#### Exercise objective:
Each line of the records must appear in your answer exactly, with no pictures.

[[ Information supplied, beginning ]]

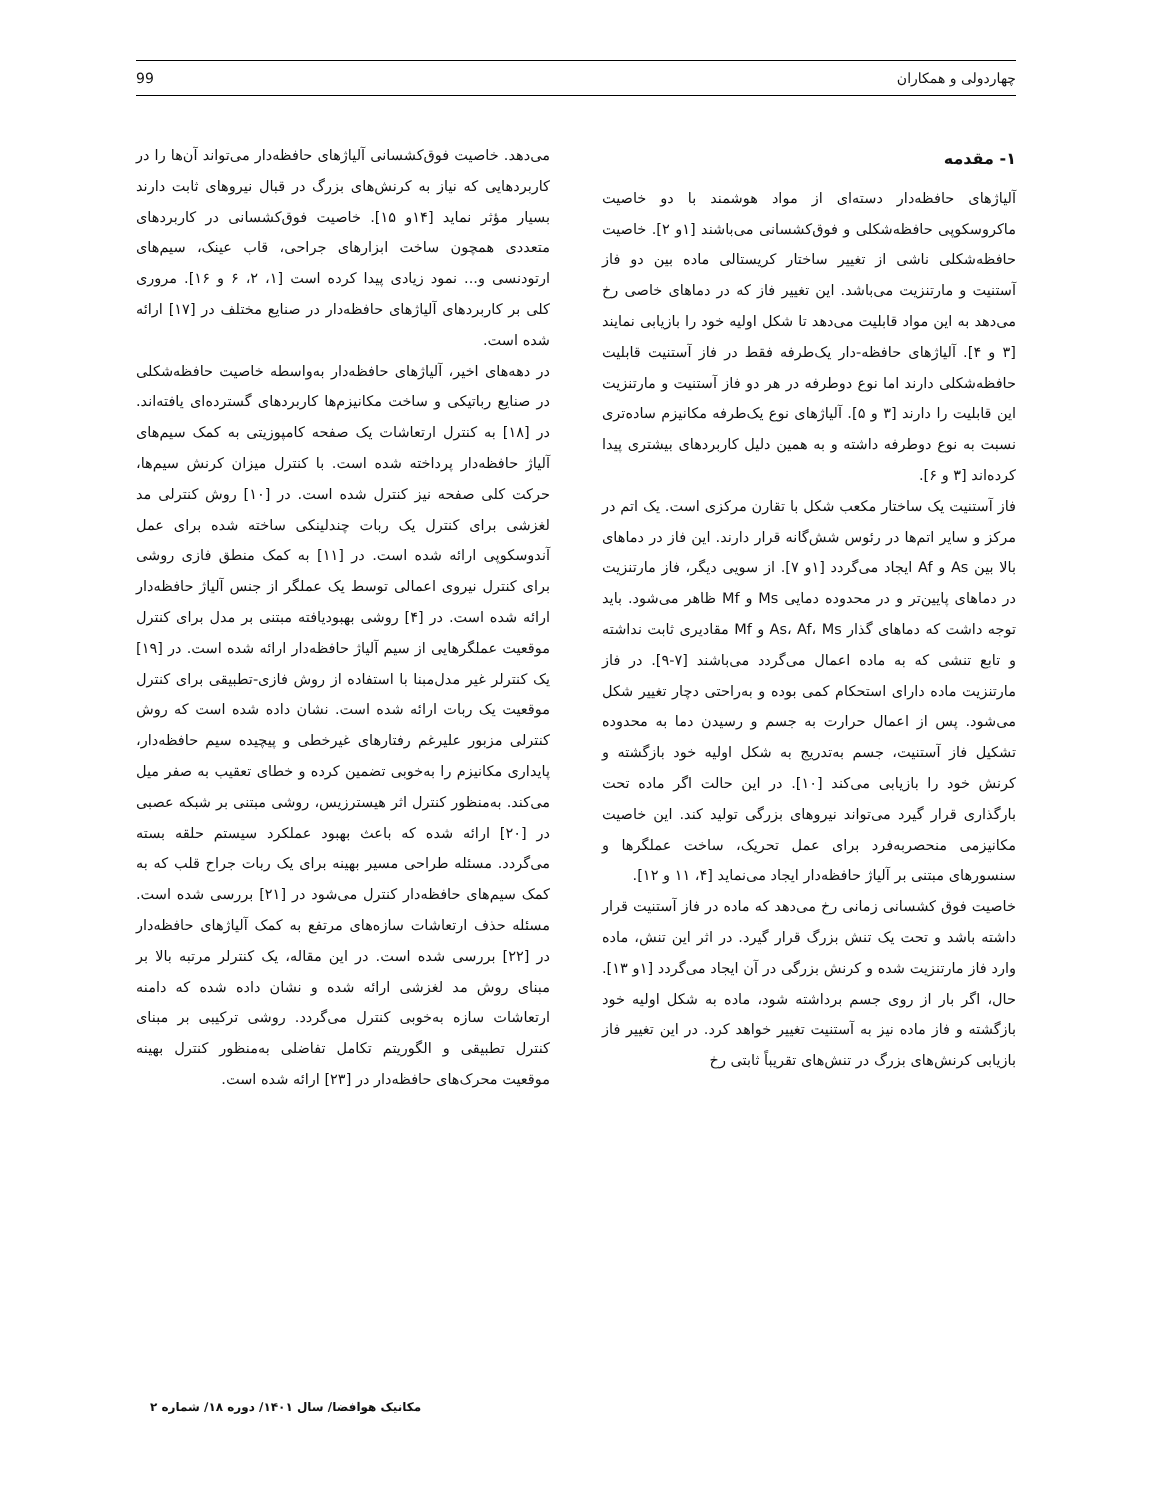چهاردولی و همکاران 99
۱- مقدمه
آلیاژهای حافظه‌دار دسته‌ای از مواد هوشمند با دو خاصیت ماکروسکوپی حافظه‌شکلی و فوق‌کشسانی می‌باشند [۱و ۲]. خاصیت حافظه‌شکلی ناشی از تغییر ساختار کریستالی ماده بین دو فاز آستنیت و مارتنزیت می‌باشد. این تغییر فاز که در دماهای خاصی رخ می‌دهد به این مواد قابلیت می‌دهد تا شکل اولیه خود را بازیابی نمایند [۳ و ۴]. آلیاژهای حافظه-دار یک‌طرفه فقط در فاز آستنیت قابلیت حافظه‌شکلی دارند اما نوع دوطرفه در هر دو فاز آستنیت و مارتنزیت این قابلیت را دارند [۳ و ۵]. آلیاژهای نوع یک‌طرفه مکانیزم ساده‌تری نسبت به نوع دوطرفه داشته و به همین دلیل کاربردهای بیشتری پیدا کرده‌اند [۳ و ۶].
فاز آستنیت یک ساختار مکعب شکل با تقارن مرکزی است. یک اتم در مرکز و سایر اتم‌ها در رئوس شش‌گانه قرار دارند. این فاز در دماهای بالا بین As و Af ایجاد می‌گردد [۱و ۷]. از سویی دیگر، فاز مارتنزیت در دماهای پایین‌تر و در محدوده دمایی Ms و Mf ظاهر می‌شود. باید توجه داشت که دماهای گذار As، Af، Ms و Mf مقادیری ثابت نداشته و تابع تنشی که به ماده اعمال می‌گردد می‌باشند [۷-۹]. در فاز مارتنزیت ماده دارای استحکام کمی بوده و به‌راحتی دچار تغییر شکل می‌شود. پس از اعمال حرارت به جسم و رسیدن دما به محدوده تشکیل فاز آستنیت، جسم به‌تدریج به شکل اولیه خود بازگشته و کرنش خود را بازیابی می‌کند [۱۰]. در این حالت اگر ماده تحت بارگذاری قرار گیرد می‌تواند نیروهای بزرگی تولید کند. این خاصیت مکانیزمی منحصربه‌فرد برای عمل تحریک، ساخت عملگرها و سنسورهای مبتنی بر آلیاژ حافظه‌دار ایجاد می‌نماید [۴، ۱۱ و ۱۲].
خاصیت فوق کشسانی زمانی رخ می‌دهد که ماده در فاز آستنیت قرار داشته باشد و تحت یک تنش بزرگ قرار گیرد. در اثر این تنش، ماده وارد فاز مارتنزیت شده و کرنش بزرگی در آن ایجاد می‌گردد [۱و ۱۳]. حال، اگر بار از روی جسم برداشته شود، ماده به شکل اولیه خود بازگشته و فاز ماده نیز به آستنیت تغییر خواهد کرد. در این تغییر فاز بازیابی کرنش‌های بزرگ در تنش‌های تقریباً ثابتی رخ
می‌دهد. خاصیت فوق‌کشسانی آلیاژهای حافظه‌دار می‌تواند آن‌ها را در کاربردهایی که نیاز به کرنش‌های بزرگ در قبال نیروهای ثابت دارند بسیار مؤثر نماید [۱۴و ۱۵]. خاصیت فوق‌کشسانی در کاربردهای متعددی همچون ساخت ابزارهای جراحی، قاب عینک، سیم‌های ارتودنسی و... نمود زیادی پیدا کرده است [۱، ۲، ۶ و ۱۶]. مروری کلی بر کاربردهای آلیاژهای حافظه‌دار در صنایع مختلف در [۱۷] ارائه شده است.
در دهه‌های اخیر، آلیاژهای حافظه‌دار به‌واسطه خاصیت حافظه‌شکلی در صنایع رباتیکی و ساخت مکانیزم‌ها کاربردهای گسترده‌ای یافته‌اند. در [۱۸] به کنترل ارتعاشات یک صفحه کامپوزیتی به کمک سیم‌های آلیاژ حافظه‌دار پرداخته شده است. با کنترل میزان کرنش سیم‌ها، حرکت کلی صفحه نیز کنترل شده است. در [۱۰] روش کنترلی مد لغزشی برای کنترل یک ربات چندلینکی ساخته شده برای عمل آندوسکوپی ارائه شده است. در [۱۱] به کمک منطق فازی روشی برای کنترل نیروی اعمالی توسط یک عملگر از جنس آلیاژ حافظه‌دار ارائه شده است. در [۴] روشی بهبودیافته مبتنی بر مدل برای کنترل موقعیت عملگرهایی از سیم آلیاژ حافظه‌دار ارائه شده است. در [۱۹] یک کنترلر غیر مدل‌مبنا با استفاده از روش فازی-تطبیقی برای کنترل موقعیت یک ربات ارائه شده است. نشان داده شده است که روش کنترلی مزبور علیرغم رفتارهای غیرخطی و پیچیده سیم حافظه‌دار، پایداری مکانیزم را به‌خوبی تضمین کرده و خطای تعقیب به صفر میل می‌کند. به‌منظور کنترل اثر هیسترزیس، روشی مبتنی بر شبکه عصبی در [۲۰] ارائه شده که باعث بهبود عملکرد سیستم حلقه بسته می‌گردد. مسئله طراحی مسیر بهینه برای یک ربات جراح قلب که به کمک سیم‌های حافظه‌دار کنترل می‌شود در [۲۱] بررسی شده است. مسئله حذف ارتعاشات سازه‌های مرتفع به کمک آلیاژهای حافظه‌دار در [۲۲] بررسی شده است. در این مقاله، یک کنترلر مرتبه بالا بر مبنای روش مد لغزشی ارائه شده و نشان داده شده که دامنه ارتعاشات سازه به‌خوبی کنترل می‌گردد. روشی ترکیبی بر مبنای کنترل تطبیقی و الگوریتم تکامل تفاضلی به‌منظور کنترل بهینه موقعیت محرک‌های حافظه‌دار در [۲۳] ارائه شده است.
مکانیک هوافضا/ سال ۱۴۰۱/ دوره ۱۸/ شماره ۲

[[ Information supplied, end ]]

#### Response:
چهاردولی و همکاران 99
۱- مقدمه
آلیاژهای حافظه‌دار دسته‌ای از مواد هوشمند با دو خاصیت ماکروسکوپی حافظه‌شکلی و فوق‌کشسانی می‌باشند [۱و ۲]. خاصیت حافظه‌شکلی ناشی از تغییر ساختار کریستالی ماده بین دو فاز آستنیت و مارتنزیت می‌باشد. این تغییر فاز که در دماهای خاصی رخ می‌دهد به این مواد قابلیت می‌دهد تا شکل اولیه خود را بازیابی نمایند [۳ و ۴]. آلیاژهای حافظه-دار یک‌طرفه فقط در فاز آستنیت قابلیت حافظه‌شکلی دارند اما نوع دوطرفه در هر دو فاز آستنیت و مارتنزیت این قابلیت را دارند [۳ و ۵]. آلیاژهای نوع یک‌طرفه مکانیزم ساده‌تری نسبت به نوع دوطرفه داشته و به همین دلیل کاربردهای بیشتری پیدا کرده‌اند [۳ و ۶].
فاز آستنیت یک ساختار مکعب شکل با تقارن مرکزی است. یک اتم در مرکز و سایر اتم‌ها در رئوس شش‌گانه قرار دارند. این فاز در دماهای بالا بین As و Af ایجاد می‌گردد [۱و ۷]. از سویی دیگر، فاز مارتنزیت در دماهای پایین‌تر و در محدوده دمایی Ms و Mf ظاهر می‌شود. باید توجه داشت که دماهای گذار As، Af، Ms و Mf مقادیری ثابت نداشته و تابع تنشی که به ماده اعمال می‌گردد می‌باشند [۷-۹]. در فاز مارتنزیت ماده دارای استحکام کمی بوده و به‌راحتی دچار تغییر شکل می‌شود. پس از اعمال حرارت به جسم و رسیدن دما به محدوده تشکیل فاز آستنیت، جسم به‌تدریج به شکل اولیه خود بازگشته و کرنش خود را بازیابی می‌کند [۱۰]. در این حالت اگر ماده تحت بارگذاری قرار گیرد می‌تواند نیروهای بزرگی تولید کند. این خاصیت مکانیزمی منحصربه‌فرد برای عمل تحریک، ساخت عملگرها و سنسورهای مبتنی بر آلیاژ حافظه‌دار ایجاد می‌نماید [۴، ۱۱ و ۱۲].
خاصیت فوق کشسانی زمانی رخ می‌دهد که ماده در فاز آستنیت قرار داشته باشد و تحت یک تنش بزرگ قرار گیرد. در اثر این تنش، ماده وارد فاز مارتنزیت شده و کرنش بزرگی در آن ایجاد می‌گردد [۱و ۱۳]. حال، اگر بار از روی جسم برداشته شود، ماده به شکل اولیه خود بازگشته و فاز ماده نیز به آستنیت تغییر خواهد کرد. در این تغییر فاز بازیابی کرنش‌های بزرگ در تنش‌های تقریباً ثابتی رخ
می‌دهد. خاصیت فوق‌کشسانی آلیاژهای حافظه‌دار می‌تواند آن‌ها را در کاربردهایی که نیاز به کرنش‌های بزرگ در قبال نیروهای ثابت دارند بسیار مؤثر نماید [۱۴و ۱۵]. خاصیت فوق‌کشسانی در کاربردهای متعددی همچون ساخت ابزارهای جراحی، قاب عینک، سیم‌های ارتودنسی و... نمود زیادی پیدا کرده است [۱، ۲، ۶ و ۱۶]. مروری کلی بر کاربردهای آلیاژهای حافظه‌دار در صنایع مختلف در [۱۷] ارائه شده است.
در دهه‌های اخیر، آلیاژهای حافظه‌دار به‌واسطه خاصیت حافظه‌شکلی در صنایع رباتیکی و ساخت مکانیزم‌ها کاربردهای گسترده‌ای یافته‌اند. در [۱۸] به کنترل ارتعاشات یک صفحه کامپوزیتی به کمک سیم‌های آلیاژ حافظه‌دار پرداخته شده است. با کنترل میزان کرنش سیم‌ها، حرکت کلی صفحه نیز کنترل شده است. در [۱۰] روش کنترلی مد لغزشی برای کنترل یک ربات چندلینکی ساخته شده برای عمل آندوسکوپی ارائه شده است. در [۱۱] به کمک منطق فازی روشی برای کنترل نیروی اعمالی توسط یک عملگر از جنس آلیاژ حافظه‌دار ارائه شده است. در [۴] روشی بهبودیافته مبتنی بر مدل برای کنترل موقعیت عملگرهایی از سیم آلیاژ حافظه‌دار ارائه شده است. در [۱۹] یک کنترلر غیر مدل‌مبنا با استفاده از روش فازی-تطبیقی برای کنترل موقعیت یک ربات ارائه شده است. نشان داده شده است که روش کنترلی مزبور علیرغم رفتارهای غیرخطی و پیچیده سیم حافظه‌دار، پایداری مکانیزم را به‌خوبی تضمین کرده و خطای تعقیب به صفر میل می‌کند. به‌منظور کنترل اثر هیسترزیس، روشی مبتنی بر شبکه عصبی در [۲۰] ارائه شده که باعث بهبود عملکرد سیستم حلقه بسته می‌گردد. مسئله طراحی مسیر بهینه برای یک ربات جراح قلب که به کمک سیم‌های حافظه‌دار کنترل می‌شود در [۲۱] بررسی شده است. مسئله حذف ارتعاشات سازه‌های مرتفع به کمک آلیاژهای حافظه‌دار در [۲۲] بررسی شده است. در این مقاله، یک کنترلر مرتبه بالا بر مبنای روش مد لغزشی ارائه شده و نشان داده شده که دامنه ارتعاشات سازه به‌خوبی کنترل می‌گردد. روشی ترکیبی بر مبنای کنترل تطبیقی و الگوریتم تکامل تفاضلی به‌منظور کنترل بهینه موقعیت محرک‌های حافظه‌دار در [۲۳] ارائه شده است.
مکانیک هوافضا/ سال ۱۴۰۱/ دوره ۱۸/ شماره ۲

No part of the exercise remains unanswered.